Tingkatkan Mutu Kurikulum Pendidikan,Prodi Pendidikan Luar Sekolah Agendakan Sanctioning Curriculum
Program Studi S1 Pendidikan Luar Sekolah, Fakultas Ilmu Pendidikan Universitas Negeri Surabaya menyelenggarakan proses sanctioning kurikulum sebagai bagian dari siklus mutu PPEPP (Penetapan, Pelaksanaan, Evaluasi, Pengendalian, dan Peningkatan). Proses ini menjadi langkah strategis untuk meninjau kembali kesesuaian kurikulum dengan perkembangan ilmu pengetahuan, regulasi terbaru, serta kebutuhan pemangku kepentingan, sehingga kurikulum yang dihasilkan memiliki kualitas, relevansi, dan daya saing tinggi.
Sanctioning Curriculum didampingi oleh pakar Ilmu Pendidikan, Prof. Dr. Anik Ghufron, M.Pd dari Universitas Negeri Yogyakarta.
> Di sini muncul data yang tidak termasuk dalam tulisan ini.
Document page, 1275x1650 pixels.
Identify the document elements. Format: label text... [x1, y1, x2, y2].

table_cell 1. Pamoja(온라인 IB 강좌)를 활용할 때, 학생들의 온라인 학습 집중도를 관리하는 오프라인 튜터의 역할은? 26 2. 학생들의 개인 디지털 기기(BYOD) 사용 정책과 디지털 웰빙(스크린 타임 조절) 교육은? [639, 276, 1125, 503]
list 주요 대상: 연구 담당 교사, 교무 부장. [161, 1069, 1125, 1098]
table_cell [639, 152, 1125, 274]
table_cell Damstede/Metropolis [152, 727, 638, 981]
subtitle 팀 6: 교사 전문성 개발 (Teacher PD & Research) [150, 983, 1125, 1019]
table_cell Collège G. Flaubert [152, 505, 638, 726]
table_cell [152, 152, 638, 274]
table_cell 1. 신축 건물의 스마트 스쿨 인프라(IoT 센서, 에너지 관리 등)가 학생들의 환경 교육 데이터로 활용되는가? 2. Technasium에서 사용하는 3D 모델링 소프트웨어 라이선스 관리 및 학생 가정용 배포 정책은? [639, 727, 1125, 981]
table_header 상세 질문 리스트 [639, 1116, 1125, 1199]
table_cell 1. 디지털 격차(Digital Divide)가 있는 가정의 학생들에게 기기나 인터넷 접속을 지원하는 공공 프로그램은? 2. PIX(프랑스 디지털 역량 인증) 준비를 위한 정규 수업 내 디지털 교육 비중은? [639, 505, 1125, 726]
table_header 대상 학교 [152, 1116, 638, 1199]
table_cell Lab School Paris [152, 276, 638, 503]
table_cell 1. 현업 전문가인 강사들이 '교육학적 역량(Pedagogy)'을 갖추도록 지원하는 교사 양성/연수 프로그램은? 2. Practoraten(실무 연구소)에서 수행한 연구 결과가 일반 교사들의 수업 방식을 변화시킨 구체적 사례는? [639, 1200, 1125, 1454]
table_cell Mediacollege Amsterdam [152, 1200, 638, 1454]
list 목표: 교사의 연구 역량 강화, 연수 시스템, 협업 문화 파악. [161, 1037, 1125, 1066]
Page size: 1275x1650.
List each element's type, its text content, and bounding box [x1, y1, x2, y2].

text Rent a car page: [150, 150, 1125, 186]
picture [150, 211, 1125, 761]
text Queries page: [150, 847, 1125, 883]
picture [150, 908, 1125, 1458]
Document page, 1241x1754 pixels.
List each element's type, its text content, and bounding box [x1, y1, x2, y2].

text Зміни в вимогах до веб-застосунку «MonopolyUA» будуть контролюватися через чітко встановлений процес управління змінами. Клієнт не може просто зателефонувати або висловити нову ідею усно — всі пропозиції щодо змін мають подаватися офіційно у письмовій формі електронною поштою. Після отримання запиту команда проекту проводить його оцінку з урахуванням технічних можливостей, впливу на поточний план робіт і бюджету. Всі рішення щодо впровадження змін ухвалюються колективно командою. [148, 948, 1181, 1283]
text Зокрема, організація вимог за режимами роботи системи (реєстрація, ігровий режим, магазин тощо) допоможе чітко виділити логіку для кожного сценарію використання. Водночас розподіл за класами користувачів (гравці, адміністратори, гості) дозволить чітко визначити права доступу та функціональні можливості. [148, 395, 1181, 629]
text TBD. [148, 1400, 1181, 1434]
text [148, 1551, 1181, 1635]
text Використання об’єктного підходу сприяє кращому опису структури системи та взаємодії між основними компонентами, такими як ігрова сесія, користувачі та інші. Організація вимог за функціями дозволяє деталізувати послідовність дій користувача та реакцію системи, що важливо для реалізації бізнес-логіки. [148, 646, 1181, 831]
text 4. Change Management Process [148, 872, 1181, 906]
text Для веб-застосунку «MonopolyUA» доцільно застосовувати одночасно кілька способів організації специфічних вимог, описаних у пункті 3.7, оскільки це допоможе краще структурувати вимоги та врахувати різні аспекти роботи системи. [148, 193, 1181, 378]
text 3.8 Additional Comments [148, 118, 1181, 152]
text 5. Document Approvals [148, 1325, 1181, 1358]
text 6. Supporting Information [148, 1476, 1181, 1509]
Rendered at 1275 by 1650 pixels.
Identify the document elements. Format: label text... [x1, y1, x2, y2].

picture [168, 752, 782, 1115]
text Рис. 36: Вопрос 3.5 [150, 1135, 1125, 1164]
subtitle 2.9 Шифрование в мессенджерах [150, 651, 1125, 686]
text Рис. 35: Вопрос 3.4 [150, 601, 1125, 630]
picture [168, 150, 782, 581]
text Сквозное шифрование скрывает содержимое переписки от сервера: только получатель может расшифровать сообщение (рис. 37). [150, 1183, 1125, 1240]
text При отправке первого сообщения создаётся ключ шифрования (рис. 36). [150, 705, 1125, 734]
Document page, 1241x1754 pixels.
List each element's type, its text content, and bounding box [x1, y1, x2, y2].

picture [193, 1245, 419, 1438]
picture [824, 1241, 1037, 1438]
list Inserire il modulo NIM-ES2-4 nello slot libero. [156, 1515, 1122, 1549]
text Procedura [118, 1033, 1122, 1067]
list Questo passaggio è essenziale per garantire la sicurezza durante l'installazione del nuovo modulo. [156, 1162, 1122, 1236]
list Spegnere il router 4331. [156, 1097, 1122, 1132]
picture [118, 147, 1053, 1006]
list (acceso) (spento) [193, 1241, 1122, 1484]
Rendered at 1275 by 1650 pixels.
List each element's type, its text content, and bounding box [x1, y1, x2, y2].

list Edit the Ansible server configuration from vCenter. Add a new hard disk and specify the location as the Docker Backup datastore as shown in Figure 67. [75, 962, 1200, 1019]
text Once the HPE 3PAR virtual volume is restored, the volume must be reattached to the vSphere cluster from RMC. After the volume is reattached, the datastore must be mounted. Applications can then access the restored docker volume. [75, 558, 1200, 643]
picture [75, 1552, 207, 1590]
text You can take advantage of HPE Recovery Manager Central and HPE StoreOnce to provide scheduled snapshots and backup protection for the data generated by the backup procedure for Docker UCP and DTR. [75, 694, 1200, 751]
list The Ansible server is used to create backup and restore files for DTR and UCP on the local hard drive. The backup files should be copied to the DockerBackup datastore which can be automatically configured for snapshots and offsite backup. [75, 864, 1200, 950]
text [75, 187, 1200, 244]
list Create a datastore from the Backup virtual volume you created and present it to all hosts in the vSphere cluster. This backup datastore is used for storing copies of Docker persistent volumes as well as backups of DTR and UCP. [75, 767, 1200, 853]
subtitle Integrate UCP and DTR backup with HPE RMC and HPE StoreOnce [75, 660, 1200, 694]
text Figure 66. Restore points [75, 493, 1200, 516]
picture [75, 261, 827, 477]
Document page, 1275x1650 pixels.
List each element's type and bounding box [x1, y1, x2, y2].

Kegiatan diagendakan hybrid melalui platform Zoom Meeting pada Hari Rabu, 24 September 2025, Pukul 09.00 sampai dengan pukul 10.45 WIB di Ruang Sidang Lantai 1 Gedung O1 FIP Unesa secara hybrid menggunakan link zoom https://us06web.zoom.us/j/87833847934?pwd=s8bBO2pqLpayxaT1zP1rakXySUg8UK.1 .
Pentingnya agenda ini didukung oleh: Pertama, kurikulum harus relevan dengan dinamika pendidikan di era Revolusi Industri 4.0 dan Society 5.0. Perubahan cepat dalam teknologi, globalisasi, dan kebutuhan riset lintas disiplin menuntut program S1 Pendidikan nonformal ini mampu menghasilkan lulusan yang mampu menerapkan teori, dan memecahkan persoalan.
Kedua, kurikulum wajib selaras dengan regulasi terkini, termasuk Permendikbudristek Nomor 39 Tahun 2025, Kerangka Kualifikasi Nasional Indonesia (KKNI) level 9, dan standar kurikulum berbasis Outcome-Based Education (OBE) serta Merdeka Belajar–Kampus Merdeka (MBKM). Melalui acuan regulasi ini, setiap capaian pembelajaran lulusan (CPL) dipastikan sesuai dengan kriteria level sarjana.
Ketiga, kurikulum harus konsisten dengan Visi, Misi, Tujuan, dan Sasaran (VMTS) Universitas, Fakultas, dan Program Studi, serta selaras dengan arah kebijakan dalam Rencana Strategis (Renstra) UNESA–FIP. Hal ini penting agar program studi tidak hanya berorientasi pada kepentingan akademik semata, tetapi juga mendukung pencapaian misi kelembagaan dan kontribusi nyata bagi pembangunan pendidikan nasional.
Keempat, penyusunan kurikulum berbasis pada keterlibatan pemangku kepentingan seperti dosen, mahasiswa, alumni, dan mitra praktisi. Partisipasi multipihak ini menjadi jaminan bahwa kurikulum tidak hanya bersifat normatif, tetapi juga aplikatif dan kontekstual. Keterlibatan stakeholder juga membantu memastikan adanya keterlacakan (traceability) antara CPL, CPMK, bahan kajian, metode pembelajaran, strategi penilaian, hingga luaran publikasi yang ditargetkan.
Dengan latar belakang tersebut, kegiatan sanctioning kurikulum S1 Pendidikan Luar Sekolah diarahkan untuk memperkuat posisi program studi sebagai pusat keilmuan yang mampu melahirkan lulusan yang berdaya cipta, berintegritas akademik tinggi, dan mampu memberikan kontribusi nyata dalam pengembangan ilmu pendidikan non formal secara nasional maupun internasional.